WORK REQUIRED: Scan the data. Collect each line that contains the word "lines".

Saved entries
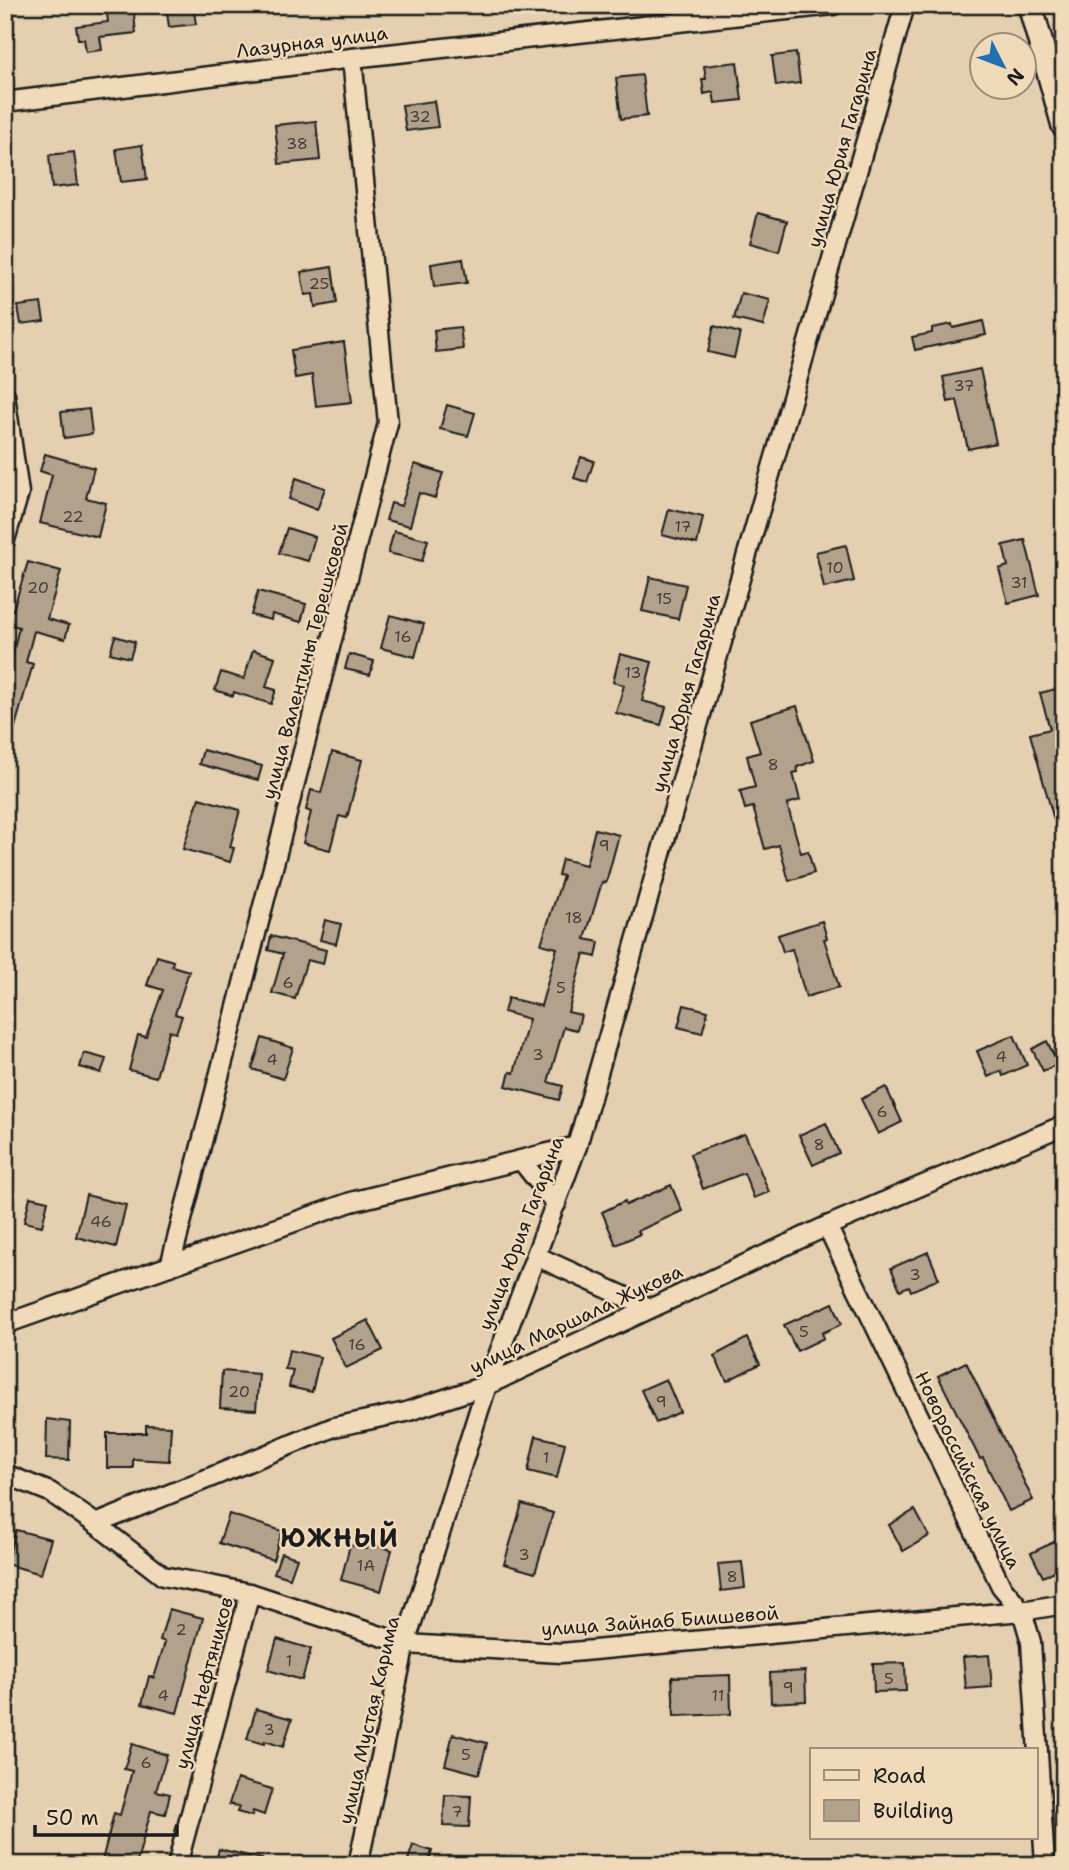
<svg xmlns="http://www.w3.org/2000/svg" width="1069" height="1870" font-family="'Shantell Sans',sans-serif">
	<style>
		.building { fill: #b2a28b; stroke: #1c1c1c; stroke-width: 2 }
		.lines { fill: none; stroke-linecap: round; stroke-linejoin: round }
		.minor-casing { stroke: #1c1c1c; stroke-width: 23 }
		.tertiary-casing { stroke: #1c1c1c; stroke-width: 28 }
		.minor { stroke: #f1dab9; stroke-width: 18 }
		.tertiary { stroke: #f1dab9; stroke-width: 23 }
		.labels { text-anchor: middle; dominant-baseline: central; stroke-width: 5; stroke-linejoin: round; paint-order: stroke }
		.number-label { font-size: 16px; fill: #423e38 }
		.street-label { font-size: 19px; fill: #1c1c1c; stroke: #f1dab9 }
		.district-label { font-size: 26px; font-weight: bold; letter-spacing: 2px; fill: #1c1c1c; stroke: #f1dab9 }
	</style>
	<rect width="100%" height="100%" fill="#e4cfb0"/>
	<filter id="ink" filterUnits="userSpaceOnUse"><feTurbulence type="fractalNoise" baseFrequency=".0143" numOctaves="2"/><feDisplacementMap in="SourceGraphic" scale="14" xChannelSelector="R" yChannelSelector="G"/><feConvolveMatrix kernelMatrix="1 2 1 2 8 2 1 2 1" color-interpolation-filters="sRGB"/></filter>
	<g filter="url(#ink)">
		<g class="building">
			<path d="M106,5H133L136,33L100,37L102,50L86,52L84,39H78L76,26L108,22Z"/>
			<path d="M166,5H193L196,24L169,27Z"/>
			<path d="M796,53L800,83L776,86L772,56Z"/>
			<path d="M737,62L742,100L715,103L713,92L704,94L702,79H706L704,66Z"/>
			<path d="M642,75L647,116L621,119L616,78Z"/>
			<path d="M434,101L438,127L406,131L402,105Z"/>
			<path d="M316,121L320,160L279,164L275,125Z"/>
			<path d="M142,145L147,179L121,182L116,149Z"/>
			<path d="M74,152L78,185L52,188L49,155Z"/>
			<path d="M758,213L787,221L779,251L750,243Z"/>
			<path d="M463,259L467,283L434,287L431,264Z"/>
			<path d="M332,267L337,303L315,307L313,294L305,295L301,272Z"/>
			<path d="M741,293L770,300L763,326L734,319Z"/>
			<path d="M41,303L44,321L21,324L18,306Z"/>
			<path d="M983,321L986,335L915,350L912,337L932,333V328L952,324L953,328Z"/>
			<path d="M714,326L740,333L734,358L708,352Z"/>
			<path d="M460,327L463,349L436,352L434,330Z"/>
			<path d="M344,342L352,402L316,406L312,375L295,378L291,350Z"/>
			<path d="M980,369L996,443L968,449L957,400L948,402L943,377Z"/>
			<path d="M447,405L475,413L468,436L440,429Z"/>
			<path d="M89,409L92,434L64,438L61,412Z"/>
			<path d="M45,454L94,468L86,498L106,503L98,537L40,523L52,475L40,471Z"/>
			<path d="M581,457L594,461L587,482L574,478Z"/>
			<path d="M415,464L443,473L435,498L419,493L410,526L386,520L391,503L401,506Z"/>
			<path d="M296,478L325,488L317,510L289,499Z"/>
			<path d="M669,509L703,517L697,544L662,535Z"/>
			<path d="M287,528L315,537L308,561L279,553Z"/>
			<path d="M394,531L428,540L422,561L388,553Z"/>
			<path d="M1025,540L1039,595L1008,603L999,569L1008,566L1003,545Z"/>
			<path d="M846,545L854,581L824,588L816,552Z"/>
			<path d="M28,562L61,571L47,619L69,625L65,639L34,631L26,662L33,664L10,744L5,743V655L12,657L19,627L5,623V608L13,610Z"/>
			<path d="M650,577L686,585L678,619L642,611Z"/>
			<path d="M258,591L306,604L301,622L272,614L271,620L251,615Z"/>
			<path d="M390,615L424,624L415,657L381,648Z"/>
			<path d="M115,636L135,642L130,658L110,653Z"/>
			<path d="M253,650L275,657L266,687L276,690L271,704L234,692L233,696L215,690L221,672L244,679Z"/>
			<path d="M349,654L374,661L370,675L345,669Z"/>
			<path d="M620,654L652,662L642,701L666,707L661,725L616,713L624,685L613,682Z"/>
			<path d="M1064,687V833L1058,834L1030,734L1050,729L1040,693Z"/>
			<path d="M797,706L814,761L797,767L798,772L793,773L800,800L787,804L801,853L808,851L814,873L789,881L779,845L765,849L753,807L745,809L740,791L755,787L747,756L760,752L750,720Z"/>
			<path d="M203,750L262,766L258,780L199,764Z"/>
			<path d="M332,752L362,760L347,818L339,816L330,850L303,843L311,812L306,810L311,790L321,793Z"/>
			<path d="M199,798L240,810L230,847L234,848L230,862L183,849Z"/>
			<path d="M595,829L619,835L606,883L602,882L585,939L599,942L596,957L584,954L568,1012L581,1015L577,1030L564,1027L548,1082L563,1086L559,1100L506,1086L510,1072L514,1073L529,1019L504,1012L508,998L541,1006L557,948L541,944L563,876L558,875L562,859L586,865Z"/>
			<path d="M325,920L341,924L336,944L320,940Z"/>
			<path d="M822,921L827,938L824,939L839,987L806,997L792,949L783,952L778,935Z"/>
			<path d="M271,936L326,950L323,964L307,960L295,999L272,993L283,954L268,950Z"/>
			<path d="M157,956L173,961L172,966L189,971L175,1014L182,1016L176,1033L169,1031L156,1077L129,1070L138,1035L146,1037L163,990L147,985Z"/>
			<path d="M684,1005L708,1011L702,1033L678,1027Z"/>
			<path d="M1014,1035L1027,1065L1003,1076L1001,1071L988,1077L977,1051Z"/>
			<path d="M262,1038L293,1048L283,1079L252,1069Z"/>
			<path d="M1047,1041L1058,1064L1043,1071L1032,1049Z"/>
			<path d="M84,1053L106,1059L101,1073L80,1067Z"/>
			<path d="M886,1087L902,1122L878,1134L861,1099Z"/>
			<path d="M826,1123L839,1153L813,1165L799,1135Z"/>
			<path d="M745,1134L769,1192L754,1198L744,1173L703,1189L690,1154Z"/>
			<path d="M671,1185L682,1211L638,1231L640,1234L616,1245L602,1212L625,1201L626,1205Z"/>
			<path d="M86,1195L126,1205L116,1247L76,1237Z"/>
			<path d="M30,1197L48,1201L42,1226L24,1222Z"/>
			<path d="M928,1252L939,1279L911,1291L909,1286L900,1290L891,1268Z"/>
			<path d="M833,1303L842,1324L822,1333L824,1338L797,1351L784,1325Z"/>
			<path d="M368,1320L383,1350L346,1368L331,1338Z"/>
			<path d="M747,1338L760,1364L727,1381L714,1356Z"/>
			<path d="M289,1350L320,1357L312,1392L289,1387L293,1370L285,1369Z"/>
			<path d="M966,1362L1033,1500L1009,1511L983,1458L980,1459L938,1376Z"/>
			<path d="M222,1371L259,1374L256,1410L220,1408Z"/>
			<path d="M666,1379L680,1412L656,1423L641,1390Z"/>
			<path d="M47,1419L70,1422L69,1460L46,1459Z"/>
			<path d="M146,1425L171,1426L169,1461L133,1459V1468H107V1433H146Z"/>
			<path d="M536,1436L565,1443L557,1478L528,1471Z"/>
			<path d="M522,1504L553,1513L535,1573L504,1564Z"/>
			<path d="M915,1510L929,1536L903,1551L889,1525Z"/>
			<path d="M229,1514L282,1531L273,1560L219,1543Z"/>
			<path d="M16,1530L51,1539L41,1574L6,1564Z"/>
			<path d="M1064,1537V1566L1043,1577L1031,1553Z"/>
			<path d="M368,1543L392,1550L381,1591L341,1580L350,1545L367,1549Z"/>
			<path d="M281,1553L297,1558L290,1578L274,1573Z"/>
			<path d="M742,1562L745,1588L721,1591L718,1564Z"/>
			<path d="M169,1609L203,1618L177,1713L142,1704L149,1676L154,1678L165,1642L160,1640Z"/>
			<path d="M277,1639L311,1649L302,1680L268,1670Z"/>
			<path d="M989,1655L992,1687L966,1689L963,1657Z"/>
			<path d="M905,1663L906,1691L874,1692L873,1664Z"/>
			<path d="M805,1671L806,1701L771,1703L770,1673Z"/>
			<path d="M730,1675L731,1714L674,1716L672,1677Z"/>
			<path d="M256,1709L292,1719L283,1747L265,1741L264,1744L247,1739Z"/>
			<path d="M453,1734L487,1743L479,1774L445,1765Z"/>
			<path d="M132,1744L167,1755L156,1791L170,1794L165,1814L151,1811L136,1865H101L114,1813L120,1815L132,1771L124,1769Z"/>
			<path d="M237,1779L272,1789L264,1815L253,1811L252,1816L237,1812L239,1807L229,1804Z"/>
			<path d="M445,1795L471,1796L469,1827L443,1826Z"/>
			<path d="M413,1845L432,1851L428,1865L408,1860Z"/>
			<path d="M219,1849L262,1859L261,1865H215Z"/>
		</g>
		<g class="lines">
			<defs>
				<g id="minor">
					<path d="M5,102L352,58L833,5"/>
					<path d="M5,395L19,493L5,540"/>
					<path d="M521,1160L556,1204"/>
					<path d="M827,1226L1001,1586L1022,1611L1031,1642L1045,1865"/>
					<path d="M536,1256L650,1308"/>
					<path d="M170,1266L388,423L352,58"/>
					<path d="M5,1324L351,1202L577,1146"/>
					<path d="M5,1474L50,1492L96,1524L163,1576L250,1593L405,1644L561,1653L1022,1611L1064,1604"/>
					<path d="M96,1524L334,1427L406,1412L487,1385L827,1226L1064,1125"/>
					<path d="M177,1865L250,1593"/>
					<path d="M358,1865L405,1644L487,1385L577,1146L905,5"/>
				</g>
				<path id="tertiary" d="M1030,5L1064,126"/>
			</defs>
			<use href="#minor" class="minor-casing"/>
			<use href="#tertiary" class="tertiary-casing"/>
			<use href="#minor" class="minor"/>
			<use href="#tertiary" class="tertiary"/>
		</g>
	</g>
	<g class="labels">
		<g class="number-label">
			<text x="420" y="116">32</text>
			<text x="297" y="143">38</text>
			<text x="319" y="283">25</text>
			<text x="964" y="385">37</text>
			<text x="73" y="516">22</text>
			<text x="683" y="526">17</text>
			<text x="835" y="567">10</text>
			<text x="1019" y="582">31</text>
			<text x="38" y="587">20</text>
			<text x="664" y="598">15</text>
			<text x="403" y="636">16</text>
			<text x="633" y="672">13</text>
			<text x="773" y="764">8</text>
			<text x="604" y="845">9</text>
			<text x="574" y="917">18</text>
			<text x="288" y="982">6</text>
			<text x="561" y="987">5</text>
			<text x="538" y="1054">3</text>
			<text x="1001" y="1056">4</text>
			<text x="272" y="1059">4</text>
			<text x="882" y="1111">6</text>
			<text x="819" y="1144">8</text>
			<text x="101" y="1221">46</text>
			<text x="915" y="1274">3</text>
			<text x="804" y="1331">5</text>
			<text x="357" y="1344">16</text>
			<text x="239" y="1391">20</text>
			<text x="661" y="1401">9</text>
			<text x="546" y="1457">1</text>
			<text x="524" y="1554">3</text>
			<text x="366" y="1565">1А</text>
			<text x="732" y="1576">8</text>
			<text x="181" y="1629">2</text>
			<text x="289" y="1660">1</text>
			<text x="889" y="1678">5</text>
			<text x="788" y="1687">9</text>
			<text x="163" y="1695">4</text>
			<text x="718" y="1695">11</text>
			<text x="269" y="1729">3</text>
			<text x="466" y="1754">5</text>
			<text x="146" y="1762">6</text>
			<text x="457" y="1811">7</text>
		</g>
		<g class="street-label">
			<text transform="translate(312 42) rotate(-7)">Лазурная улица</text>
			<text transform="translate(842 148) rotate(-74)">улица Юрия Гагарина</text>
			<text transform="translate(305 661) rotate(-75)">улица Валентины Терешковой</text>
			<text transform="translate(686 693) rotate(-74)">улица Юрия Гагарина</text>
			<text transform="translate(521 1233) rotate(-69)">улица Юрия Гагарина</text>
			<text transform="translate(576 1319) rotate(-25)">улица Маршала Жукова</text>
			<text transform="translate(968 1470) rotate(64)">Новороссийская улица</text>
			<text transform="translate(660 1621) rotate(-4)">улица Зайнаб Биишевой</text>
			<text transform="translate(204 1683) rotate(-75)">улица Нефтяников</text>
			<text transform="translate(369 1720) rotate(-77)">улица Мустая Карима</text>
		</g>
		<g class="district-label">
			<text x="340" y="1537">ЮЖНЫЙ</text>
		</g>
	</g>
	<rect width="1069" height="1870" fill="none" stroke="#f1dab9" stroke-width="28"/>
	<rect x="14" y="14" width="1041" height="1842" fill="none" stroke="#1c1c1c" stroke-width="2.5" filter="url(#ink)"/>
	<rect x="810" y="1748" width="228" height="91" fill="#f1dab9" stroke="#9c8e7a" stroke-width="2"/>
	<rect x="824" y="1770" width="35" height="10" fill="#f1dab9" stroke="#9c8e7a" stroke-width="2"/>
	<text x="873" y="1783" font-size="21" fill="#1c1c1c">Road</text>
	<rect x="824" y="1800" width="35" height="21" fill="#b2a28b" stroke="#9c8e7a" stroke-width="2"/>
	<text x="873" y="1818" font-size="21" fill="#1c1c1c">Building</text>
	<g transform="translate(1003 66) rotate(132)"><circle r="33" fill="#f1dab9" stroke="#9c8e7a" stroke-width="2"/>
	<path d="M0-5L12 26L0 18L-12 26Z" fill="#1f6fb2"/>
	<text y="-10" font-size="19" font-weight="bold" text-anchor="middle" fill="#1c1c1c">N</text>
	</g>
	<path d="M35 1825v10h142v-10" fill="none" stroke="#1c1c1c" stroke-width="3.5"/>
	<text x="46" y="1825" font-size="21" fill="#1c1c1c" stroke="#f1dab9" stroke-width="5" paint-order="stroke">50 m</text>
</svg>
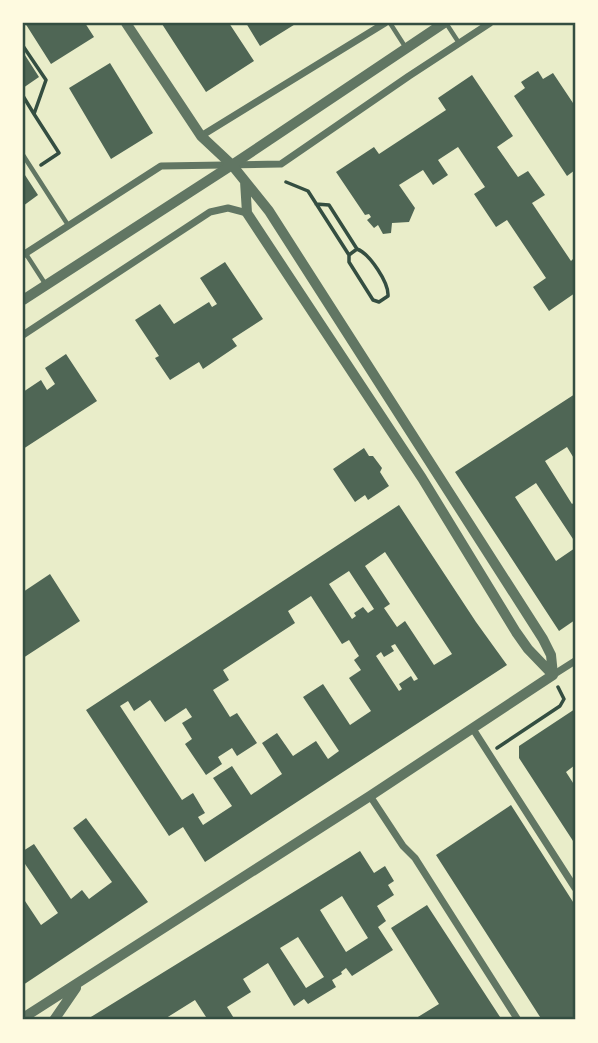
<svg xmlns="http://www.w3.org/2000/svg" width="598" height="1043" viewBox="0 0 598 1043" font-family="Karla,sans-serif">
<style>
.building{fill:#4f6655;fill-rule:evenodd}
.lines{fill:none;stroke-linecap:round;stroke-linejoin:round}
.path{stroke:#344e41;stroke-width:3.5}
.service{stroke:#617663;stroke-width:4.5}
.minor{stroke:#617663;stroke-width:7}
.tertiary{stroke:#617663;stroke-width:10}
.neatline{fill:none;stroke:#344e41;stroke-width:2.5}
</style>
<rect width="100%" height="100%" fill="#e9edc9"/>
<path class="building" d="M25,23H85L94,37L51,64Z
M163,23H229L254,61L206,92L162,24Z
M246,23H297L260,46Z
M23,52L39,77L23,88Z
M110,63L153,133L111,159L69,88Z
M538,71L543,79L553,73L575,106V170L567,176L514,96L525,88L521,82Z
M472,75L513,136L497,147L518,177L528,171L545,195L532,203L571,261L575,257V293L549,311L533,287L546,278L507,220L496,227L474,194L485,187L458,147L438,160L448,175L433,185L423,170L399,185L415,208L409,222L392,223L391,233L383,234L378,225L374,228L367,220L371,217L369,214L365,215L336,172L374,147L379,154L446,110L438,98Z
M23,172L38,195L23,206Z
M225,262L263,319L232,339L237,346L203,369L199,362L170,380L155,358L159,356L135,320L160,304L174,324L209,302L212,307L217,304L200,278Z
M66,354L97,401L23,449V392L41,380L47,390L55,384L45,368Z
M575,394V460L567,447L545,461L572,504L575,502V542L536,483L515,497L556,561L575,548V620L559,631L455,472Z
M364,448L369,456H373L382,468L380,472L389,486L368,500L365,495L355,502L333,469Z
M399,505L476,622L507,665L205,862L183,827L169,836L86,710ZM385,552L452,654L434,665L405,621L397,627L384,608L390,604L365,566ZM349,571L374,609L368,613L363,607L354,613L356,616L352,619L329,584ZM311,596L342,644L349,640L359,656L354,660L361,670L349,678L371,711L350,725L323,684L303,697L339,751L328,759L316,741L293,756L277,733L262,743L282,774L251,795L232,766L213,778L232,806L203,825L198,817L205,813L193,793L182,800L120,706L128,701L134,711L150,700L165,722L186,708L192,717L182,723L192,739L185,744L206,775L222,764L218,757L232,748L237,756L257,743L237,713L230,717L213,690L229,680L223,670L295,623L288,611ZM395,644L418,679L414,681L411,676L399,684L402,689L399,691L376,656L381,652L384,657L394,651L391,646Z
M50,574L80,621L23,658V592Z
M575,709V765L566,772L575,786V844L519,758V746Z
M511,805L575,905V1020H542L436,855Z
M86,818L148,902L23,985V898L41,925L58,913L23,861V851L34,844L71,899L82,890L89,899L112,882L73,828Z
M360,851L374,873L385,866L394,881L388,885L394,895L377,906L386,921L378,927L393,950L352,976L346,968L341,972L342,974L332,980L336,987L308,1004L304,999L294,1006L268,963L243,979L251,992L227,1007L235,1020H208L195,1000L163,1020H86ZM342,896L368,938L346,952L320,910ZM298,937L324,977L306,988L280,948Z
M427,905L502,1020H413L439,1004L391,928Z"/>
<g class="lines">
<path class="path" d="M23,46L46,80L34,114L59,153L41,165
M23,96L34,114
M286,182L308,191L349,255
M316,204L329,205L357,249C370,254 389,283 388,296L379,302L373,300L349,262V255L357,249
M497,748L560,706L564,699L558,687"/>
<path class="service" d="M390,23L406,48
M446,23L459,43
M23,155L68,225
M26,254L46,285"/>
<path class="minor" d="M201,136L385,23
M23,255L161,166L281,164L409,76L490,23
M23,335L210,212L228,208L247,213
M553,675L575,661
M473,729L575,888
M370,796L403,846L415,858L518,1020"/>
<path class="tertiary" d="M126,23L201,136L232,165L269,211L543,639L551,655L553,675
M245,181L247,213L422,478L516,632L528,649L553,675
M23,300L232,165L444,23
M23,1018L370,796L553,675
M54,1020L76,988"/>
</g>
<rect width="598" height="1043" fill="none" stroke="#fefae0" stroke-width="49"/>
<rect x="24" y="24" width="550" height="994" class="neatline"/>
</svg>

RESPONSE AREA:
		.lines { fill: none; stroke-linecap: round; stroke-linejoin: round }
		<g class="lines">
.lines{fill:none;stroke-linecap:round;stroke-linejoin:round}
<g class="lines">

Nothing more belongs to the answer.